On Monday, the Nifty index flamboyantly breached the 20,000 level, driven by enthusiastic retail investors and domestic institutions who remained undeterred by crude oil spike (nearly $90 per barrel) and subdued foreign portfolio investors (FPIs).
The broader index achieved a historic high of 20,008.15, marking a substantial gain of 188.2 points, equivalent to 0.94 percent, during the trading day. Ultimately, it concluded just a few points below the milestone at 19,996.35, registering a gain of 176.40 points or 0.89 percent.
Additionally, the Peer Sensex exhibited buoyancy, surging by 528 points to reattain the 67,000 level. The 30-share Sensex index recorded an impressive rise of 528.17 points, corresponding to 0.79 percent, ultimately settling at 67,127.08.
Throughout the day’s trading, it displayed a remarkable rally of 573.22 points or 0.86 percent, reaching 67,172.13.
The journey from its inception in November 1995 with a base value of 1,000 to the 20,000 milestone took the Nifty 50 index precisely 27 years, 10 months, and 8 days.
This significant achievement coincided with Amfi data revealing a surge in net inflows into equity mutual funds, rising to Rs 20,245.26 crore in August from Rs 7,626 crore in the preceding month. This emphasizes the growing influence of domestic participants in propelling the bull market.
On the flip side, NSDL data indicated that foreign investors have been net sellers, offloading Rs 4,300 crore worth of investments thus far in the current month.
The day began on a positive note for domestic markets, buoyed by the historic consensus reached at the G20 summit, which instilled confidence among investors. Additionally, optimism was fueled by expectations of easing inflation, attributed to declining vegetable prices, which contributed to the market’s rally, as noted by some experts.
Nevertheless, experts hold divergent views on the sustainability of the current market rally.

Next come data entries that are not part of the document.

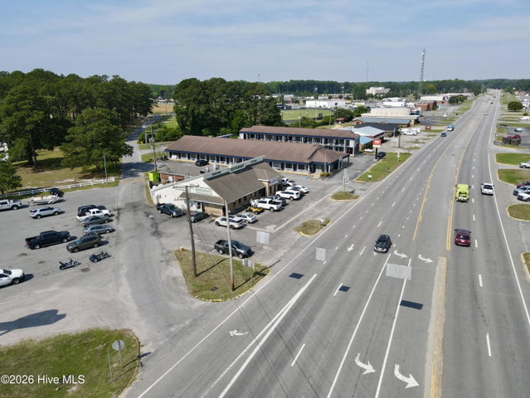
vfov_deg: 56.9
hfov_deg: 71.6
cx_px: 265
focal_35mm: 24
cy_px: 199
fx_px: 368
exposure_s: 1/800
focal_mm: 4.5
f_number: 2.8
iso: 100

They acknowledged the impressive achievement of the Nifty but cautioned that the rally is largely driven by liquidity and urged investors to exercise caution, emphasizing that valuations are now relatively expensive, with the Nifty 50 trading at a price-to-earnings (P/E) ratio of over 18 times for 2024-25, which is not considered cheap, especially when compared to certain smaller and mid-cap stocks.
In contrast, another expert expressed confidence in the sustainability of the 20,000 level and believes it may not be a fleeting one-day event, as the broader market has started to perform well after a subdued 2022-23. India’s status as a preferred investment destination is attributed to its stable growth and controlled inflation, making them optimistic about the future.